One great example of CELA’s past law reform work was its project on standard setting to protect the health of children in Ontario. It also detailed the greater susceptibility and exposure of children to environmental contaminants. The findings of that report led to multiple revisions in the Pest Control Products Act that improve protections for children from pesticide exposure. It also led to greater recognition and protection of children from other environmental pollutants.
Another great example was CELA’s work to bring about a federal ban on asbestos. CELA advocated for years for a ban, highlighting the evidence of deaths from mesothelioma as a result of exposure. The ban is significant to protect the health of Canadians, particularly in the occupational sector. It is far preferable to prevent people from getting sick in the first place, rather than seeking compensation for their illnesses and deaths after they happen.

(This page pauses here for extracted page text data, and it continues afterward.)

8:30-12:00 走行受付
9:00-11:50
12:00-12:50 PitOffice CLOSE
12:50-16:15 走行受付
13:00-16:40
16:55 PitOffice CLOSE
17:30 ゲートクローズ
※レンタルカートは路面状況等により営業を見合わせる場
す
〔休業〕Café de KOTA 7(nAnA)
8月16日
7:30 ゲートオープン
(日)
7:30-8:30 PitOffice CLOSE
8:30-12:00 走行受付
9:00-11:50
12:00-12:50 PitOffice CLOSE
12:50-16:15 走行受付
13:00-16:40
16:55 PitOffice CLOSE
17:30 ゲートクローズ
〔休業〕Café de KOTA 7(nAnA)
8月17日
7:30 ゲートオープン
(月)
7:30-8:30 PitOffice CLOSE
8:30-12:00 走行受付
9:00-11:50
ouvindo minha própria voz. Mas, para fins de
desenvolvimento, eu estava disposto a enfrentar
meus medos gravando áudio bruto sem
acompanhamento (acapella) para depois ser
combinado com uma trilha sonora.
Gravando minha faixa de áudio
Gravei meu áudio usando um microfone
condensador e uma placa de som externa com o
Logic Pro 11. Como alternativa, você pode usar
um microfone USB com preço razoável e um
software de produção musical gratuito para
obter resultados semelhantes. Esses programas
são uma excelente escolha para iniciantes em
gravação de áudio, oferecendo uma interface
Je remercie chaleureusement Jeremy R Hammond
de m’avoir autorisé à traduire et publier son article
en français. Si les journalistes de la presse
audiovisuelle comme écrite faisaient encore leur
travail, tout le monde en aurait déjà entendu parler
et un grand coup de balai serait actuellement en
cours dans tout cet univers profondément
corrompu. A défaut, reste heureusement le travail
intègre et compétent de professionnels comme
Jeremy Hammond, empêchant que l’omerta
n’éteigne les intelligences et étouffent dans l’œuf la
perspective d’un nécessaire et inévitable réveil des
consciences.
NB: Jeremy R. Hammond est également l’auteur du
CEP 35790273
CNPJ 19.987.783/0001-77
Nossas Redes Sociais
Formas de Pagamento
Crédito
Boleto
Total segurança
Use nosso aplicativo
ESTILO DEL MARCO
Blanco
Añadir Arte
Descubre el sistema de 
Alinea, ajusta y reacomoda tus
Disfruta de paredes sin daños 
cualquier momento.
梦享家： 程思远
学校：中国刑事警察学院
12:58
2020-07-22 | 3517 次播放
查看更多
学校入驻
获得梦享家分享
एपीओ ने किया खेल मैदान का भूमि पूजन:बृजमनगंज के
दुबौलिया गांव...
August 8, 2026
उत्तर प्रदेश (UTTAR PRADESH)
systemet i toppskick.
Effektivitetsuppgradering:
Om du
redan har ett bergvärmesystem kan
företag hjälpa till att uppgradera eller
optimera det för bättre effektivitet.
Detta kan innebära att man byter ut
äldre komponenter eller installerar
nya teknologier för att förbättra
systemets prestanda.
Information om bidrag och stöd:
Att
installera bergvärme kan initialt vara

It’s hard to measure the success of a public health or law reform effort – its effectiveness lies in the people who are not sick, and the damage to the environment that has not been done.
Litigation arises when the laws we have in place to protect the environment and human health don’t work. At CELA, we prioritize cases that concern the impacts of environmental harm on human health. As one example, CELA counsel represented the Concerned Citizens of Brant (CCOB) in an Environmental Review Tribunal hearing in relation to a gravel pit using the herbicide atrazine because of concerns about groundwater contamination.
There are of course countless more examples. I’m certainly looking forward to continuing CELA’s work to both prevent public health and environmental harms in the first place, and to litigate to remedy wrongs that have been caused where that first line of defence fails.